I was chuffed to get all your supportive comments about tattoos. I thought we must be the last family in the universe not to have them and was steeling myself for a load of hateful venom in return, but I was wrong. Many of you feel the same way as me and it was reassuring that there is some common sense left in the world.
Here are some lilies presented to my mother the other day - they are such an unusual colour. I cannot say I have ever seen lilies that colour before. In fact in reality they are a much darker electrifying purple.
Other news... I had to go to a family funeral last week down at Hastings. I had to get two trains with six minutes between them. I should have known better. Man can engineer a spacecraft which takes ten years to reach and land punctually on a speeding comet (see here the amazing achievement of Philae) but Southeastern could not get my first train to do a fifteen-minute journey on time and and I arrived at the connecting station 12 minutes late thus missing my second train. Thank heavens I had originally arranged to get to Hastings with an hour to spare, so I could first meet up with a relative and have a coffee before the funeral. Being late meant I missed the coffee/catch-up but got a taxi straight from the station to the crematorium with ten minutes to spare.

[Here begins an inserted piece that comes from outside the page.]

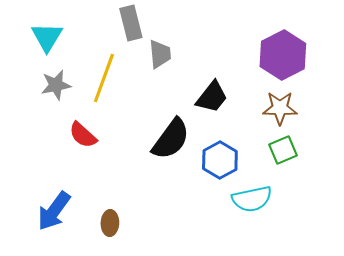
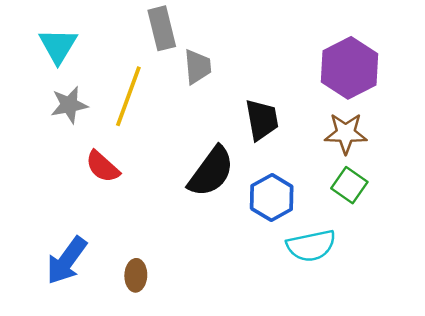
black trapezoid: (212, 97) -> (262, 120), turned -48
green square: (283, 150) -> (349, 185), turned -32

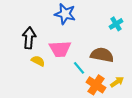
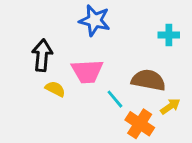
cyan cross: (116, 24) -> (169, 35), turned 32
yellow arrow: (117, 82) -> (170, 106), moved

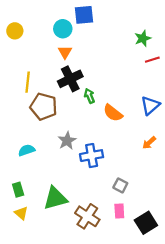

As an only child, I have always felt I missed out on the joys of having brothers or sisters, but it seems it's not all it's cracked up to be. The two sons of the deceased were always close as children and young men. Then they went to different universities, got wives and children, in one case got divorced and remarried and have ended up arch-enemies. Nobody quite knows what has caused the vitriolic rift but apparently there is much harking back by one of them to childhood resentments. The younger one lives in Australia now and came over for his father's last few days but the older one, who lives in Scotland and was staying in his father's house for the last few weeks, would not even meet up with his younger brother, let alone talk to him. They made sure they did not bump into one another during visits to the deathbed at the hospital and the older one refused to have the younger one at the wake afterwards. I felt so sorry for the younger one, as he genuinely has no idea what he has done wrong. He originally said he would avoid the funeral altogether, but turned up at the eleventh hour, sobbed his heart out during the service, and then magically disappeared with his car into the sunset, before we had all had a chance even to leave the chapel, so we never got to say goodbye before his return to Australia. Apparently the younger one has waived his rights to the whole inheritance as he does not want to put up a fight. So sad to see two men, both lovely as individuals, being so divided. Their parents would turn in their graves. Maybe being an only child has its compensations after all!